En esto de la política, no me gusta personalizar la crítica; la política no concierne a las personas, tomadas de una en una, sino al conjunto de ellas, es decir, a lo que llamamos sociedad. La política es un tablero, como el parchís, donde están llamados a participar un cierto número de personas; en el parchís, cuatro. Pero, lo cierto, es que en el mundo en el que vivimos, son unos pocos los que juegan a la política por los otros, de tal manera que hoy mismo, la política española es un calco exacto del parchís: juegan cuatro, y con cuatro colores. Cierto es que en el parchís, los cuatro colores son los primarios: rojo, verde, azul y amarillo (el RGB, que diríamos modernamente). Claro que, cuando se inventó el parchís, nada se sabía de Photoshop, ni del CYMK, ni de tantas cosas como hoy sabemos: que en uno, aun no siendo unidad, se resume la especie. Lo triste es que podemos actualizar los colores del parchís a los nuevos tiempos, pero no la política; podríamos establecer (con la ayuda del Pantone), una nueva paleta cromática: el azul, el rojo, el naranja y el morado (al verde, que le den), pero no la dicotomía decimonónica francesa derecha-izquierda por la otra griega (aún más antigua) de eromenos-erastes; en román paladino: jodidos-jodedores.

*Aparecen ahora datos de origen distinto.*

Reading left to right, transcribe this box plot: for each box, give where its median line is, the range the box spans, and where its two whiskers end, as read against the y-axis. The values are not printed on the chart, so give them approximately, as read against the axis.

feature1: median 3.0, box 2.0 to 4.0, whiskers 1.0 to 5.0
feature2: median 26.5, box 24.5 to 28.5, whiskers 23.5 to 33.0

Asumiendo que en España (ese proyecto inacabado de nación derivado de la descomposición del Imperio en donde nunca se ocultaba el sol) la política es el parchís, no me parece una impostura llevar la crítica al dedo que mueve la ficha. Así que, después de tanto rodeo, me excuso de excusarme por la temeridad de centrar mi crítica política en una sola persona: la que, presuntamente (como hoy lo es todo), mueve la ficha roja: Pedro Sánchez.

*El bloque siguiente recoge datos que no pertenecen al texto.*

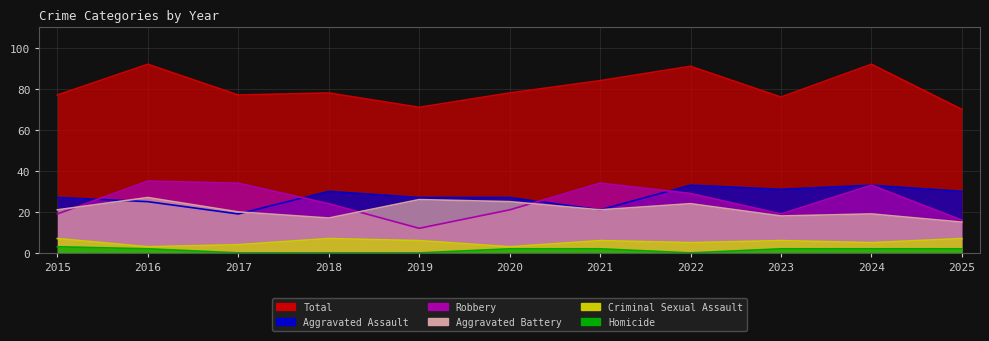

Between 2019 and 2025, which series saw the biggest shift?

Aggravated Battery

Probablemente estoy muy equivocado, pero el sexto sentido de mi añorada madre me dice que el PSOE ha sobrevalorado enormemente las capacidades cinemáticas de su actual secretario general. Por lo visto hasta ahora, y en la última hora, Pedro Sánchez me parece un alevín de merluza en un estanque de pirañas. Si resultó vulgar como jugador de baloncesto, nada debía hacernos pensar que fuera mejor político. Y, efectivamente, impostado y taciturno (a la par de inmaduro), Pedro Sánchez está como el río Guadalquivir, que no se acaba de decidir entre Sevilla y Triana.
Podemos invitó en las pasadas elecciones al PSOE a formar gobierno de coalición. Pedro Sánchez, muy indignado, les mandó a los podemitas a pelar cardos, a la vez que se negó a hablar con el PP y, sin embargo, firmó un acuerdo de obligado cumplimiento, pero insolvente, con C’s, partido al que el propio PSOE acusó de ser la nueva versión, corregida y aumentada, de la derecha más casposa. Hoy Podemos le ofrece al PSOE, con toda lógica, formar una candidatura conjunta para el Senado, con el sensato objetivo de evitar que la Cámara Alta suponga un freno para un gobierno de progreso, y Pedro Sánchez, como ese niño revenido que no te perdonará jamás de los jamases que le hayas quitado la pelota que le regaló (en mal momento) su tía Sofi, contesta: “No, gracias” (que ya tuviste tú dos ocasiones para investirme presidente y acabar con el gobierno de Rajoy, las rechazaste y ya no te quedan más oportunidades; porque, aunque Pedro negó tres veces a Cristo y no pasó nada, a Pedro no se le puede negar más de dos veces. Ala, chúpate esa.
No va a ser Podemos, ni el PP, ni la Virgen del Rocío quienes acaben desmembrando al PSOE, va a ser él mismo. Arrieros somos y en el camino nos encontraremos.